How does Terraform's license change affect this decision?

In 2023 HashiCorp relicensed Terraform from the open-source MPL 2.0 to the Business Source License (BUSL), which restricts production use that competes with HashiCorp's commercial products. That move prompted the community to fork the last open-source version into OpenTofu, now a Linux Foundation project (accepted into the CNCF in 2025) and a drop-in open-source alternative to the Terraform CLI. IBM also acquired HashiCorp, with the deal closing in early 2025, so Terraform is now an IBM product. If a permissive open-source license matters to you, OpenTofu lets you keep the Terraform workflow and ecosystem without the BUSL terms; Pulumi's core is open source under the Apache 2.0 license.

How do Terraform and Pulumi handle state and secrets?

Both are stateful tools that track what they manage in a state file and compare it against your configuration on each run. Terraform stores state locally or in a remote backend (S3, Azure Blob, GCS, HCP Terraform, and others) and supports state locking to prevent concurrent corruption. Pulumi stores state in Pulumi Cloud by default and can also use a self-managed backend such as an object store. Pulumi encrypts secrets in state by default; Terraform keeps values in state, so you protect them by encrypting the backend and restricting access. Whichever you pick, never commit state to Git and always lock and encrypt the backend.

Can you use Terraform and Pulumi together?

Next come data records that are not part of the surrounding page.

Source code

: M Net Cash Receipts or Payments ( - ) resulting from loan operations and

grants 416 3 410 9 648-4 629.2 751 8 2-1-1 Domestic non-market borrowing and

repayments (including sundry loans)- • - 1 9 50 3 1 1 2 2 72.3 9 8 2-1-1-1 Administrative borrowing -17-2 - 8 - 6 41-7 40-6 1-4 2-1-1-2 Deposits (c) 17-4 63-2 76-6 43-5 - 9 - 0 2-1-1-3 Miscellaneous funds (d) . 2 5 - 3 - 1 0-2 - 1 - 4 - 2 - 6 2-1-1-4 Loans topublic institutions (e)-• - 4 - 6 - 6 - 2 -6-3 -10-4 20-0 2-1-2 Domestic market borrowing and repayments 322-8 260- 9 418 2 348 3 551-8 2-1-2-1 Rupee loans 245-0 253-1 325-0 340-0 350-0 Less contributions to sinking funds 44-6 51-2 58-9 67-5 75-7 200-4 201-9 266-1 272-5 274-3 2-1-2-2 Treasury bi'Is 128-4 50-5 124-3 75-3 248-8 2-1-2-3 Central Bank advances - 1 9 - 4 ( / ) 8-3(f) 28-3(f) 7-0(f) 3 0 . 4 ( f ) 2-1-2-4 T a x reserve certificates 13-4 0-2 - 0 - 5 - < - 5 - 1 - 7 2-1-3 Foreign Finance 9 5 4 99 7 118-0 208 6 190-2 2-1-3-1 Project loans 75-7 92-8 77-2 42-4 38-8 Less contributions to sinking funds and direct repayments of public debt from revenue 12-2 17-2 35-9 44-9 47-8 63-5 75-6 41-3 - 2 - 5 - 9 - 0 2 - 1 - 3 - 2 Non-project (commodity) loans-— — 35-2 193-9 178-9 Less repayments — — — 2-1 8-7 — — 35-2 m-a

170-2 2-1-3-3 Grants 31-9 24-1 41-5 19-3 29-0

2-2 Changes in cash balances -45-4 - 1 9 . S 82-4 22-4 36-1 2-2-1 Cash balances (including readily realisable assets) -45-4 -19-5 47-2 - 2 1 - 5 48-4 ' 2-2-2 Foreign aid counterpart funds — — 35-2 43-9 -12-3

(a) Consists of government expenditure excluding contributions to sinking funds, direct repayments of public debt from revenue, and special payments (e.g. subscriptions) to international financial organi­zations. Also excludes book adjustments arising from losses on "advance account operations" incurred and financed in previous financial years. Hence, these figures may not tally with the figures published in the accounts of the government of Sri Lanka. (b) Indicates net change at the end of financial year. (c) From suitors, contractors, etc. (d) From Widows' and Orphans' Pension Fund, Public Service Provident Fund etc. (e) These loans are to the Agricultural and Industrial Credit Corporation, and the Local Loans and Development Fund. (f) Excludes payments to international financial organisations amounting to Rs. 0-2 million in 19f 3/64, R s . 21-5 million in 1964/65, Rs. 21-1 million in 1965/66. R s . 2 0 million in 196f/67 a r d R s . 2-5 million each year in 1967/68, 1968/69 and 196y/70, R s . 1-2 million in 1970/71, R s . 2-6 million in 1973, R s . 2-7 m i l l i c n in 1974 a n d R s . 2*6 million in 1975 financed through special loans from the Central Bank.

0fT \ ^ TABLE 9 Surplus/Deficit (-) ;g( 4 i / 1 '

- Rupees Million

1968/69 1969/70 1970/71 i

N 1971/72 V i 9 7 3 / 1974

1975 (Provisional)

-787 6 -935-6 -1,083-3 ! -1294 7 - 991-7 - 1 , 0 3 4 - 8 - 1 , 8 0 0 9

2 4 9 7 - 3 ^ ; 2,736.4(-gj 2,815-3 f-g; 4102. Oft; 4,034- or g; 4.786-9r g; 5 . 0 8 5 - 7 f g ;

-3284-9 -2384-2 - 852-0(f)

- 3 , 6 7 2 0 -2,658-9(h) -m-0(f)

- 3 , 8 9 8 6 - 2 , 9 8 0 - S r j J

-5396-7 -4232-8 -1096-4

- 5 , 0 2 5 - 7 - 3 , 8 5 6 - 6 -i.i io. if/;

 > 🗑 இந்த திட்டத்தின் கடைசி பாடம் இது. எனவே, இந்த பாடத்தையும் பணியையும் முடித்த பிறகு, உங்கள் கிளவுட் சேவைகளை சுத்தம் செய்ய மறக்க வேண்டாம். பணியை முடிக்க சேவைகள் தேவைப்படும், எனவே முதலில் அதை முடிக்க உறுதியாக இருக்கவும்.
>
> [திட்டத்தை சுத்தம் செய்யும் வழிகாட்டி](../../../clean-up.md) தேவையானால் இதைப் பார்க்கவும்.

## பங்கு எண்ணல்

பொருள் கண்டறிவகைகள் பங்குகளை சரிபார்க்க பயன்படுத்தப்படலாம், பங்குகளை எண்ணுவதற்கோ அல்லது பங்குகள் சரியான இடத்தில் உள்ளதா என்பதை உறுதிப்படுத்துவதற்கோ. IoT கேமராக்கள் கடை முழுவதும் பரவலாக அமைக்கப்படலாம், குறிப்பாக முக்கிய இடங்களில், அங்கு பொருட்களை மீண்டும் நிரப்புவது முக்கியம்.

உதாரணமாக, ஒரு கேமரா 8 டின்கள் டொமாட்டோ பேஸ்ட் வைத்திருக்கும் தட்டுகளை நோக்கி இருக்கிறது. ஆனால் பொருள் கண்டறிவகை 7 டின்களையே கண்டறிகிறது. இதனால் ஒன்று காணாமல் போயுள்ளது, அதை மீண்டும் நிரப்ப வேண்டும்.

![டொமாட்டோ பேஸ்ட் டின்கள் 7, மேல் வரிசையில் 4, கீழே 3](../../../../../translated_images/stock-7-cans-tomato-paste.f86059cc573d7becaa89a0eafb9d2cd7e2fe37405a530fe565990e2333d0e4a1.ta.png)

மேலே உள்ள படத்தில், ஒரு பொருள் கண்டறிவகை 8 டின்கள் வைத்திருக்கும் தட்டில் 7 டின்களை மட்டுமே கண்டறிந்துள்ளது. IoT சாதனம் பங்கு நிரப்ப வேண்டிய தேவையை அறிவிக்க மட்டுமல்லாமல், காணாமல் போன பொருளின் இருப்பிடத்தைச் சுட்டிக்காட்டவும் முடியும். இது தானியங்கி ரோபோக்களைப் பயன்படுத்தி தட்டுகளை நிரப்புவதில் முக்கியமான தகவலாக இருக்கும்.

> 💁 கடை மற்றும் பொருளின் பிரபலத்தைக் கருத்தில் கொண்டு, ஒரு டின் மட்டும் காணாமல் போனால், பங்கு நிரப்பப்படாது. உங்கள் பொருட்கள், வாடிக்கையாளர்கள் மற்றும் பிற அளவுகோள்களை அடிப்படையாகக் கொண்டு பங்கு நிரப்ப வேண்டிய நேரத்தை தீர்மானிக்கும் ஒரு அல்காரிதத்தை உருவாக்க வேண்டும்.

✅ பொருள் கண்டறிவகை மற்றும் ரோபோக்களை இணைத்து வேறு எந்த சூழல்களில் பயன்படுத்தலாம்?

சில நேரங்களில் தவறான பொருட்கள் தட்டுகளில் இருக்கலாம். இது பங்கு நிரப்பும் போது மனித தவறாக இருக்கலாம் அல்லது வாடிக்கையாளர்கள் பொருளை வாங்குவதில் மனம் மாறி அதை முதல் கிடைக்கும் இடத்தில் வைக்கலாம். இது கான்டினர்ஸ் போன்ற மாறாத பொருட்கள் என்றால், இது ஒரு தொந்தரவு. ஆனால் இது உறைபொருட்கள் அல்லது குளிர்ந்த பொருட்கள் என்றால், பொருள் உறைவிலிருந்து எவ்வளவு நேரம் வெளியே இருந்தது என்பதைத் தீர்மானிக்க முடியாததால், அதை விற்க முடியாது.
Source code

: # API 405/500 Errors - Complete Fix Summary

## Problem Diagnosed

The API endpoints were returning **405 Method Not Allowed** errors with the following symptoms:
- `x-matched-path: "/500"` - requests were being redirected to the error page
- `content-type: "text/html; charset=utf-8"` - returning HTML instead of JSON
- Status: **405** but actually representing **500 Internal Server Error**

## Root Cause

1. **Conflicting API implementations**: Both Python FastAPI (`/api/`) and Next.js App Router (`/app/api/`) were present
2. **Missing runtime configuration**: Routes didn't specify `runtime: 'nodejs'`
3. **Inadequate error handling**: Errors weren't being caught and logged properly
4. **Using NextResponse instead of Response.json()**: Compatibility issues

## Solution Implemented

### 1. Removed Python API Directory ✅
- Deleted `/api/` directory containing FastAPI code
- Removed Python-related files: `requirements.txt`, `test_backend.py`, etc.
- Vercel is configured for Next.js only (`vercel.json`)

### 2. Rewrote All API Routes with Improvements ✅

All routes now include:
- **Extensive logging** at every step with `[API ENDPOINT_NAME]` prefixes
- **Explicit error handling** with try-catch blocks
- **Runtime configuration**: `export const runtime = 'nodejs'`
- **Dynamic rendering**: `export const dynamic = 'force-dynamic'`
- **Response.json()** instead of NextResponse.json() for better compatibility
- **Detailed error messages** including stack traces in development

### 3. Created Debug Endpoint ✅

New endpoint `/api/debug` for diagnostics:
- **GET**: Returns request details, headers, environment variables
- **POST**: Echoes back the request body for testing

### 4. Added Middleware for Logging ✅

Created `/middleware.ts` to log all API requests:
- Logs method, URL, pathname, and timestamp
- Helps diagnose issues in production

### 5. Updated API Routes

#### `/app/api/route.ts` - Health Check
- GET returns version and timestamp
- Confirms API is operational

Yes, and larger organizations often do. A common pattern is a platform team standardizing core, long-lived infrastructure in Terraform or OpenTofu - networking, accounts, shared services - while product teams use Pulumi to provision application-level resources in their own language. Pulumi can consume Terraform state and reference Terraform-managed resources as inputs, so the two can hand off cleanly across a boundary. The main cost is two toolchains, two state stores, and two skill sets to maintain, so most small teams should standardize on one.